(Records for the task)
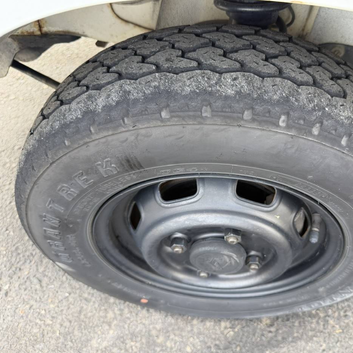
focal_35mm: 29
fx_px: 335
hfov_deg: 54.9
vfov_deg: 55.6
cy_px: 175
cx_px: 224
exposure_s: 1/192
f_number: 1.78
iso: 100
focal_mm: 6.76
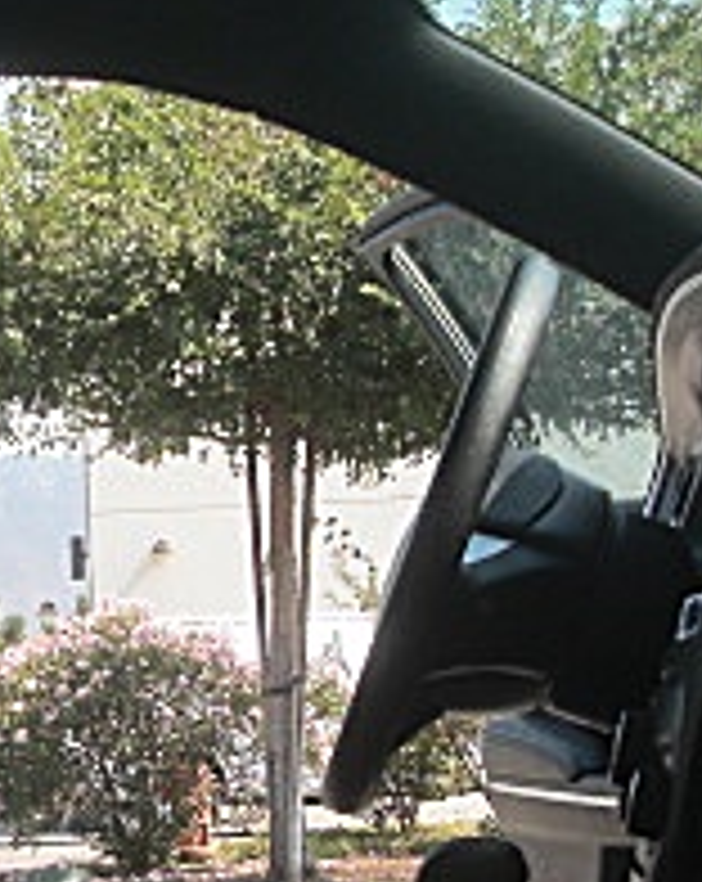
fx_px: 2996
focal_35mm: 115
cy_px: 562
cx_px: -54
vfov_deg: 16.7
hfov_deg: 13.1
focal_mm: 6.3
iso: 50
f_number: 2.8
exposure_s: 1/320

(Exercise directions) If a record contains a picture, drop the picture and repeat the rest exactly.

(Response for this exercise)
focal_35mm: 29
fx_px: 335
hfov_deg: 54.9
vfov_deg: 55.6
cy_px: 175
cx_px: 224
exposure_s: 1/192
f_number: 1.78
iso: 100
focal_mm: 6.76
fx_px: 2996
focal_35mm: 115
cy_px: 562
cx_px: -54
vfov_deg: 16.7
hfov_deg: 13.1
focal_mm: 6.3
iso: 50
f_number: 2.8
exposure_s: 1/320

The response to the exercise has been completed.